(EXERCISE DIRECTIONS): Copy the part of the text on tipping that starts with "They have to" and ends with "not be aware.", swapping "illegal" for "unlawful".

(TEXT SECTION):
= = = = = = =

We'll probably always call them tips.  But I think most of us realize they are in reality demands,  That can be negotiated, but since when does anyone negotiate true tips?

What I give to a waiter in a restaurant - that's a tip.  What I give to a delivery boy - that's a tip.  What I give to a boy I've taken off - that used to be a tip.  Now it is a minimum expected fee.

They have to be called tips because in Thailand the provision of sexual services at a fee is illegal. A reality of which a few may still not be aware. 

I see your point - but do not fully agree with the comparisons. At a restaurant the bill for your food and drinks already includes wages for all the staff. Many waiters hope for something extra in the form of a tip but have no guarantee. And clearly no waiter is in a position to negotiate a tip. But most will still be earning a liveable wage. If they find it's not, then they move on to another restaurant or elsewhere.

= = = = = = =

(DATASET EXCERPT):
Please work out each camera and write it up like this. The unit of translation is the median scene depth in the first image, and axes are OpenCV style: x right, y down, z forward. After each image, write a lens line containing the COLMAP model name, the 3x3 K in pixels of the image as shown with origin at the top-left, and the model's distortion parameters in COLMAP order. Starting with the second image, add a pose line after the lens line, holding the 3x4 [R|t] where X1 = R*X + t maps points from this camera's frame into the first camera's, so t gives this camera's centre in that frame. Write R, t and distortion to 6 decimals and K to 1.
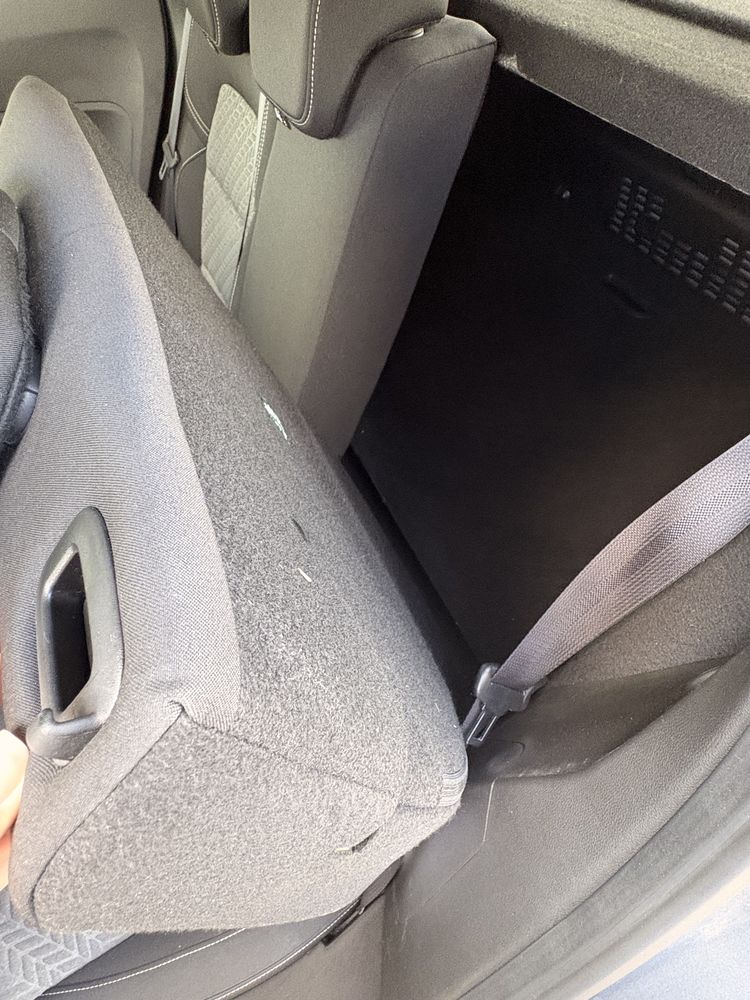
lens RADIAL K [[561.3, 0, 375.0], [0, 561.3, 500.0], [0, 0, 1]] dist [-0.002467, 0.001256]
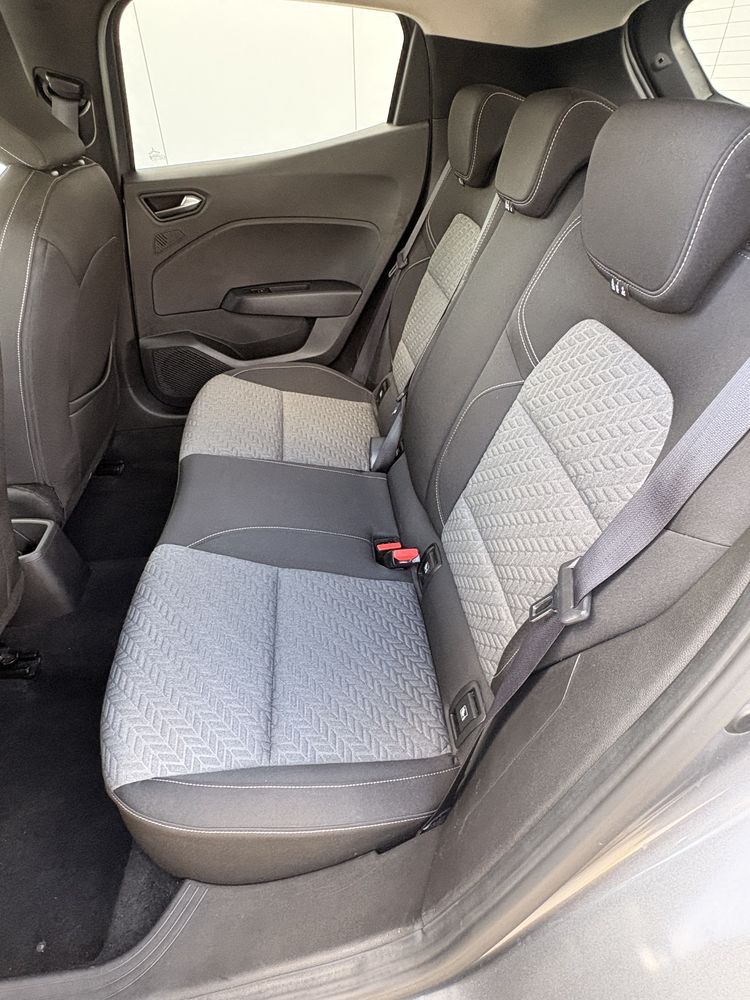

= = = = = = =

(EXPECTED OUTPUT):
They have to be called tips because in Thailand the provision of sexual services at a fee is unlawful. A reality of which a few may still not be aware.